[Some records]
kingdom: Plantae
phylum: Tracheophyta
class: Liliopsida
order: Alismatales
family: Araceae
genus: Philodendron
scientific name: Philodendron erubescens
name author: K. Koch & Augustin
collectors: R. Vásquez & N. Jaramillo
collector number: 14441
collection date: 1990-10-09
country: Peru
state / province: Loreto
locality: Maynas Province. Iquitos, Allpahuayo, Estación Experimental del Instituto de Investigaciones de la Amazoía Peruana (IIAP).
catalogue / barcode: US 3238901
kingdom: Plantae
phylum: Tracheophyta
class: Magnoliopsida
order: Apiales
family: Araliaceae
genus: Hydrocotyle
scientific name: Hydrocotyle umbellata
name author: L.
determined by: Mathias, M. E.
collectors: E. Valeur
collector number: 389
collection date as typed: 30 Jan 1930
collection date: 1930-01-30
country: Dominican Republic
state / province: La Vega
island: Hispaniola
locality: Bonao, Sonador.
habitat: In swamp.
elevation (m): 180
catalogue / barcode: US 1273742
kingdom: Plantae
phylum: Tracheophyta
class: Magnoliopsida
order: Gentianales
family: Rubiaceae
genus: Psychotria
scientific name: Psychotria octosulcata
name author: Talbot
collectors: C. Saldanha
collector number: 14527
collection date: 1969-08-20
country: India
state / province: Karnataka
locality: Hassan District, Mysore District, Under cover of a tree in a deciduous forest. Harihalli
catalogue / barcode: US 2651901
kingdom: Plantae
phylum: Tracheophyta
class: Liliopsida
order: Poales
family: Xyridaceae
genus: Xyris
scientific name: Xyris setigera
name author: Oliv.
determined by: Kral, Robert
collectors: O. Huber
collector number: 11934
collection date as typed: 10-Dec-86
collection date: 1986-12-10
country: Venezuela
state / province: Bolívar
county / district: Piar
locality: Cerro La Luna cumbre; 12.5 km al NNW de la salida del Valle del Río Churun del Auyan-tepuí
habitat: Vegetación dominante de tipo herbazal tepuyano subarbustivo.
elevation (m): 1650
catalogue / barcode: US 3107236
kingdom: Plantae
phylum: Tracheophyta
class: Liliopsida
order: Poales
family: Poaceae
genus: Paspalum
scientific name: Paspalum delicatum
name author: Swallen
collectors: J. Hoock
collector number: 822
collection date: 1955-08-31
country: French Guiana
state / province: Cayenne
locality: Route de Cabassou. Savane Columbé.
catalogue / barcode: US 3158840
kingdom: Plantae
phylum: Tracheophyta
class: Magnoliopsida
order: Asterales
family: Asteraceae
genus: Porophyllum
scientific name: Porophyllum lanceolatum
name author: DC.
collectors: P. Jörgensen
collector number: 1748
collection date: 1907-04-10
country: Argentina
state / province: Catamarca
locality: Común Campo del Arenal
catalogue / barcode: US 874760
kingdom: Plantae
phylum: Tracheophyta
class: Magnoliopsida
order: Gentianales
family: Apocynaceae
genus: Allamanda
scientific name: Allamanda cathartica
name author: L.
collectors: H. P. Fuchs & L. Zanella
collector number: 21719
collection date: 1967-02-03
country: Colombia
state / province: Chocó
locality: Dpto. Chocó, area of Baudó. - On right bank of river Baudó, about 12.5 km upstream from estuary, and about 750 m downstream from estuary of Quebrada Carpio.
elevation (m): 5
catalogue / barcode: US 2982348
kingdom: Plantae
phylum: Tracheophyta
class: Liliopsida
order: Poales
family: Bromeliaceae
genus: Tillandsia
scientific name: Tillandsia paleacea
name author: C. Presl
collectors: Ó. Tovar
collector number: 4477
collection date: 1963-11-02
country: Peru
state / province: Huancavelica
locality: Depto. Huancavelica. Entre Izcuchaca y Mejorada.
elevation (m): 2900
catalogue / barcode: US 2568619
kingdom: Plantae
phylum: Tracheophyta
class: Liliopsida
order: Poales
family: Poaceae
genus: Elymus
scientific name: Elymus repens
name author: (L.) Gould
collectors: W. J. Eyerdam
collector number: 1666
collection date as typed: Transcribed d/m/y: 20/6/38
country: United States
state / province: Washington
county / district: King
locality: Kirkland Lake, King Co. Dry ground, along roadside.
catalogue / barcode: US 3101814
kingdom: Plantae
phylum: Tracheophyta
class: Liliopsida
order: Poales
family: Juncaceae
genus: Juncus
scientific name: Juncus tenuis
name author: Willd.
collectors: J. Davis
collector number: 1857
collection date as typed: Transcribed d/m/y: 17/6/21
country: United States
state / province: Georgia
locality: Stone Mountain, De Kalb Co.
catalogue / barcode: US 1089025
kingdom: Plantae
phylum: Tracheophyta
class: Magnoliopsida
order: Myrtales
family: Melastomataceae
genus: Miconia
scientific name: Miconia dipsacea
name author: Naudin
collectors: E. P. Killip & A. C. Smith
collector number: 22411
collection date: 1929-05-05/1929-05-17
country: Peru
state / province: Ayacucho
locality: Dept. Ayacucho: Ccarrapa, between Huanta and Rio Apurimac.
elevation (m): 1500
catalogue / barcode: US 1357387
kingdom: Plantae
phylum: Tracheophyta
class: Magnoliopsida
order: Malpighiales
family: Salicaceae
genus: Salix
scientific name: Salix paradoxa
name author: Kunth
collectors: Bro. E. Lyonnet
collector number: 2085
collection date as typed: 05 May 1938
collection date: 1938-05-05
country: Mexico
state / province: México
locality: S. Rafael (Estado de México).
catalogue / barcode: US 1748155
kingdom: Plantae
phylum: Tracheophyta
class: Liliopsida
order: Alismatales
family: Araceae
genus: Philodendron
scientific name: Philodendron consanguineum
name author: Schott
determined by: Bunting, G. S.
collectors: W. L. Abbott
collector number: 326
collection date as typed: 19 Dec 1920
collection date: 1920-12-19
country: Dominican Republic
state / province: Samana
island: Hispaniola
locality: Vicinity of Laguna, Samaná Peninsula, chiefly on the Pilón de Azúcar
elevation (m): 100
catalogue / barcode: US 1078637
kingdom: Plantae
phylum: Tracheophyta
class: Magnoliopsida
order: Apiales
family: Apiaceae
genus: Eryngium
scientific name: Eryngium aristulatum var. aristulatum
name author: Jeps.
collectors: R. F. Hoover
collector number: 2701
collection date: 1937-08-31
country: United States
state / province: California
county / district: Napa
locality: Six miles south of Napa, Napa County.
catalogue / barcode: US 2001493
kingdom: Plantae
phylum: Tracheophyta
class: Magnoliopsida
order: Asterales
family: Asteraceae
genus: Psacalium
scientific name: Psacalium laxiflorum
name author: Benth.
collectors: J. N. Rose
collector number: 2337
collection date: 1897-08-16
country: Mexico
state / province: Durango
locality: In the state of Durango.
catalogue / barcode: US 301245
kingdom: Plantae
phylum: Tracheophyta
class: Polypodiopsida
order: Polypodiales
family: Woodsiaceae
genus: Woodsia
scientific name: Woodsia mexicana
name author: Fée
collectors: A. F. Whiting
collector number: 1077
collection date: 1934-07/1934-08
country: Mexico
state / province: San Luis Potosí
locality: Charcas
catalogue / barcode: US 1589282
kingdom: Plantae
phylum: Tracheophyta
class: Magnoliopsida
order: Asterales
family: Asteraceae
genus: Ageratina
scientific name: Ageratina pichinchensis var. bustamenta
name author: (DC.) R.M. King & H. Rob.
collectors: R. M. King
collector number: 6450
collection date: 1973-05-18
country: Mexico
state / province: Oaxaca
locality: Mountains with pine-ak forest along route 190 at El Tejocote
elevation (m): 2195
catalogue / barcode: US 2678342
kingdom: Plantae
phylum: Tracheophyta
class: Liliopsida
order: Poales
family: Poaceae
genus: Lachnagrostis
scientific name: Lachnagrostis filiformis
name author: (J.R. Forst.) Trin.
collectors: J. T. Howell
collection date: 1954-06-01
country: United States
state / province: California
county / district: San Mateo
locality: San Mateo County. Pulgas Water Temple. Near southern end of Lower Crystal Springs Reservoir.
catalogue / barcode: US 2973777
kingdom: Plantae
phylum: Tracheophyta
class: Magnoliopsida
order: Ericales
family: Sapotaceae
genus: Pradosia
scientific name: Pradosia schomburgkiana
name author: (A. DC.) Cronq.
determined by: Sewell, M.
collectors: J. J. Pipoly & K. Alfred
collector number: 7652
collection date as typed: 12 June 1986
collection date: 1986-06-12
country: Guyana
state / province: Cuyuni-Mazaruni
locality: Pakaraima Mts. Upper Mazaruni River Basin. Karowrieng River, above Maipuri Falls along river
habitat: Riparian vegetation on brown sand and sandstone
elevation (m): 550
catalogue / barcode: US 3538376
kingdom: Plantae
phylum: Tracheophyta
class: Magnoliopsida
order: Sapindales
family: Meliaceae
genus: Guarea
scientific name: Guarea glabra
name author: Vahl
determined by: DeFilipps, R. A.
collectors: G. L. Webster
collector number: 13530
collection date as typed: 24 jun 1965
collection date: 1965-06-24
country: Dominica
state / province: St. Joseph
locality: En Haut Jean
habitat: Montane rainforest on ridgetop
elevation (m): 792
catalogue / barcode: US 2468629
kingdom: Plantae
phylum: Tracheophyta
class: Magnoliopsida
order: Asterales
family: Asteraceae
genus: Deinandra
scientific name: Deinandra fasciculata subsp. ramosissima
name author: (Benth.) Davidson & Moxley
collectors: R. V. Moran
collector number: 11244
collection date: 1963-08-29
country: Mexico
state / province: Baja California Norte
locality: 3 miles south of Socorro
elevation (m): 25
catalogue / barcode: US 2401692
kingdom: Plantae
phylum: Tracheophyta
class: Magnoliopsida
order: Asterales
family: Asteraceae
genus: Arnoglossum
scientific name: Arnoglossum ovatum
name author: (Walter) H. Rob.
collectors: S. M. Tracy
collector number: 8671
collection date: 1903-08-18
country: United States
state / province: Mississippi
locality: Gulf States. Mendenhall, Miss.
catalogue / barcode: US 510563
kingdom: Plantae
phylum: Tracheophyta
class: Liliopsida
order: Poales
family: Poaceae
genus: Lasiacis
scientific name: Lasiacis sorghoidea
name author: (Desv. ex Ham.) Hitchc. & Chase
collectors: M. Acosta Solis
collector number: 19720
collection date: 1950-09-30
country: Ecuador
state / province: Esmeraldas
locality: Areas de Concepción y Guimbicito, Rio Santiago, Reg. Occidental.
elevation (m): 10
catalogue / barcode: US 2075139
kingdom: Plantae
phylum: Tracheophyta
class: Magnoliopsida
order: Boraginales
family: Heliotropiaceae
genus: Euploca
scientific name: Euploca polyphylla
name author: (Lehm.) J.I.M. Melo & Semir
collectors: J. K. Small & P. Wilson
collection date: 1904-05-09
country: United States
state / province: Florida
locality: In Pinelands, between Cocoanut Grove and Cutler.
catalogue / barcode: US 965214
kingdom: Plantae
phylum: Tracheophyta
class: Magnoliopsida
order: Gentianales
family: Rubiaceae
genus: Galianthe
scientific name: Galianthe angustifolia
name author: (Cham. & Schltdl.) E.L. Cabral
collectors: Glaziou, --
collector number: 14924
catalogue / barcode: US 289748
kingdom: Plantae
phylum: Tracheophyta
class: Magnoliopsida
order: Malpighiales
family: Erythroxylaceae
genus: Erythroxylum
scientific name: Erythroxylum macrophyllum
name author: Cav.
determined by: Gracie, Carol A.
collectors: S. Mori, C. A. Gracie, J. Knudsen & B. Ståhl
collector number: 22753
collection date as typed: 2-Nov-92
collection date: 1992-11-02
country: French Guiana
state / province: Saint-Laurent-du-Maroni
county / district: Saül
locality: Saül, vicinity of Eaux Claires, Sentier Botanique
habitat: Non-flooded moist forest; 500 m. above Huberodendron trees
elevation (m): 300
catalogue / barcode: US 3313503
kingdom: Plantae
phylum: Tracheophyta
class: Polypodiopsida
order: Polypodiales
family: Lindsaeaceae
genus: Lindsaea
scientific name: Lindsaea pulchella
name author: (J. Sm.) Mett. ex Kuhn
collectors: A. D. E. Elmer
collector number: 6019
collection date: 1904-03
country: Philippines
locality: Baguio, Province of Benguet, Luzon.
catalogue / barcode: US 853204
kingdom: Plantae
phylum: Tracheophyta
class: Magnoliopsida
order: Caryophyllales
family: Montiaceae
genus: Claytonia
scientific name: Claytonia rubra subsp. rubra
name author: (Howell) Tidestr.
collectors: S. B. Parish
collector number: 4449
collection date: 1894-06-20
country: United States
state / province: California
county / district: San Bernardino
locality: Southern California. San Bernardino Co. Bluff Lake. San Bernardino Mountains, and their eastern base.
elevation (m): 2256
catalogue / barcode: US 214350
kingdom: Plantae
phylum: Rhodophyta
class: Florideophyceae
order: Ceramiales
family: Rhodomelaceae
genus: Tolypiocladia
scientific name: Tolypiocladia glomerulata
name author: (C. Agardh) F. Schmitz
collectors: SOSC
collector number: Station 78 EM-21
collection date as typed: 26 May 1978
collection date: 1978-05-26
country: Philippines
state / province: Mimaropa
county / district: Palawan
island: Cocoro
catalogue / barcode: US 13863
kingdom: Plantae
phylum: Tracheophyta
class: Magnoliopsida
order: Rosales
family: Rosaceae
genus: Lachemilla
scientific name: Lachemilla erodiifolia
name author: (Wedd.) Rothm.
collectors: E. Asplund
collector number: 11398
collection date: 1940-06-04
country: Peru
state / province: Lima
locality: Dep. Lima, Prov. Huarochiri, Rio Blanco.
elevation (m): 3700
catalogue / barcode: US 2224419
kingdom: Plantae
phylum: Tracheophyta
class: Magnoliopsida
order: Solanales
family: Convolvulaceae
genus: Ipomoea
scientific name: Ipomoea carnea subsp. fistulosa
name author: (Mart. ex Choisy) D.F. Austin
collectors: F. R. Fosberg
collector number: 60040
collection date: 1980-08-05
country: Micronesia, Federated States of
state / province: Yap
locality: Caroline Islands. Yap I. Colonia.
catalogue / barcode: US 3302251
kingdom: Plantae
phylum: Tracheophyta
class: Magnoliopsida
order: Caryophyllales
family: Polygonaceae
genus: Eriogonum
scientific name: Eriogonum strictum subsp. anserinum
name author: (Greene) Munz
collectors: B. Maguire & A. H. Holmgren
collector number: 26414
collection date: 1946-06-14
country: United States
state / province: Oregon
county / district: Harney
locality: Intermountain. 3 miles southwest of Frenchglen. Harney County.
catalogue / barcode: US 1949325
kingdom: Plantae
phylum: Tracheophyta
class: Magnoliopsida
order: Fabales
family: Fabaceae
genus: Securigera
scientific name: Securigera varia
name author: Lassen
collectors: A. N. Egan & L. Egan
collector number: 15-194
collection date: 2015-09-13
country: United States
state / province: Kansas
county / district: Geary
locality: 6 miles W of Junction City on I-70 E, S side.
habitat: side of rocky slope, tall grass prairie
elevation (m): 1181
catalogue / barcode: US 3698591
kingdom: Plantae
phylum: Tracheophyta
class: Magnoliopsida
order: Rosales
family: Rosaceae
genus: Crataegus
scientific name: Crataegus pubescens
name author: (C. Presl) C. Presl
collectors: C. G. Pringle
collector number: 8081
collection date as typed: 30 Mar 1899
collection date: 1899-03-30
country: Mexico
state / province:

• **EXERCISE GOAL**
Rewrite the data from the line that has "county / district: Piar" through the line that has "scientific name: Allamanda cathartica", changing every "collectors" to "collected by" and keeping everything else the same.

• **ANSWER**
county / district: Piar
locality: Cerro La Luna cumbre; 12.5 km al NNW de la salida del Valle del Río Churun del Auyan-tepuí
habitat: Vegetación dominante de tipo herbazal tepuyano subarbustivo.
elevation (m): 1650
catalogue / barcode: US 3107236
kingdom: Plantae
phylum: Tracheophyta
class: Liliopsida
order: Poales
family: Poaceae
genus: Paspalum
scientific name: Paspalum delicatum
name author: Swallen
collected by: J. Hoock
collector number: 822
collection date: 1955-08-31
country: French Guiana
state / province: Cayenne
locality: Route de Cabassou. Savane Columbé.
catalogue / barcode: US 3158840
kingdom: Plantae
phylum: Tracheophyta
class: Magnoliopsida
order: Asterales
family: Asteraceae
genus: Porophyllum
scientific name: Porophyllum lanceolatum
name author: DC.
collected by: P. Jörgensen
collector number: 1748
collection date: 1907-04-10
country: Argentina
state / province: Catamarca
locality: Común Campo del Arenal
catalogue / barcode: US 874760
kingdom: Plantae
phylum: Tracheophyta
class: Magnoliopsida
order: Gentianales
family: Apocynaceae
genus: Allamanda
scientific name: Allamanda cathartica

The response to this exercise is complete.